Le indagini condotte dalla Direzione Distrettuale Antimafia di Lecce hanno portato all'arresto, su un'ordinanza di custodia cautelare emessa dal gip del Tribunale di Lecce - tra Lecce, Brindisi e Taranto - di 50 persone, presunte affiliate della Sacra Corona Unita, come si evince dalle intercettazioni di frasi connesse al clan, accusate di concorso in omicidio con metodo mafioso, detenzione illegale di armi da fuoco e droga.

Tra le accuse anche l'omicidio a San Donaci, in provincia di Brindisi, del figlio di un collaboratore di giustizia, Antonio Presta.

Si tratta del seguito di un'operazione, che a dicembre, per una mancanza di motivazione, aveva visto alcune scarcerazioni. All'"Omega bis" - così è stata denominata tale operazione - sono sfuggite cinque persone appartenenti, appunto, alla Sacra Corona Unita.

Le indagini

Le indagini sono state avviate nel dicembre 2012, quando a San Donaci, fu assassinato Antonio Presta, figlio di Gianfranco Presta, dapprima esponente della Sacra Corona Unita negli anni Novanta e poi collaboratore di giustizia. Esse hanno dato la possibilità non soltanto di arrestare i suoi assassini, bensì anche i ruoli e le responsabilità di ognuno.

Le forze dell'ordine hanno individuato nella persona di Carlo Solazzo l'artefice del delitto, il cui movente concerne la gestione dello spaccio nei territori di San Donaci e Cellino San Marco.

Carlo Solazzo e Antonio Presta, infatti, erano in conflitto, poiché Antonio, in collaborazione con la sorella Daniela - compagna del fratello di Carlo Solazzo - si stava impadronendo della maggior parte del territorio di Cellino San Marco per esercitare il controllo sui suoi traffici illegali.

Ciò limitava pesantemente Carlo Solazzo che, essendo capo di un gruppo criminale, si stava occupando della medesima attività nel medesimo comune.

L'omicidio

La reazione di Carlo Solazzo si ha dopo che, il 15 agosto 2012, i fratelli Presta incendiano una sua abitazione. Il successivo 5 settembre, Solazzo trasforma in fatti la sua vendetta uccidendo Antonio Presta, insieme a un complice che, tutt'oggi, non è stato ancora identificato.

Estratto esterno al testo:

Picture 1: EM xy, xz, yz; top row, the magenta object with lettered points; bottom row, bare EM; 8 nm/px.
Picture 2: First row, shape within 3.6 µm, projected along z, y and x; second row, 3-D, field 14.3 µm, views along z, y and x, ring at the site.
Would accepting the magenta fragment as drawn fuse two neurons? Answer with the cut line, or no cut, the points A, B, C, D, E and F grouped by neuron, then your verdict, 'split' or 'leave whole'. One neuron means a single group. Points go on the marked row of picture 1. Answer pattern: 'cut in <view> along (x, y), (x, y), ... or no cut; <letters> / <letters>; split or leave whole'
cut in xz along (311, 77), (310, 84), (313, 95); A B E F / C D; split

Le indagini, avviatesi immediatamente dopo l'omicidio, hanno fatto sì che le forze dell'ordine individuassero due gruppi mafiosi che operavano nei comuni di Cellino San Marco e San Donaci: si trattava rispettivamente di Piero Soleti e i fratelli Solazzi.

Dopo la scarcerazione, avvenuta nel febbraio 2013, Pietro Solazzo entra in conflitto con il fratello, prima di entrare effettivamente a far parte del gruppo criminale.

In quel periodo i gruppi mafiosi dei due comuni, San Donaci e Cellino San Marco, stipularono una sorta di patto al fine di evitare discordie e sovrapposizione e, gestire - congiuntamente - lo spaccio di droga all'interno delle rispettive piazze, oltre a commettere atti intimidatori, come quello nei confronti del comandante dei carabinieri del comune sandonacese, ad opera di Benito Clemente e Antonio Saracino, che facevano capo al leader Pietro Soleti.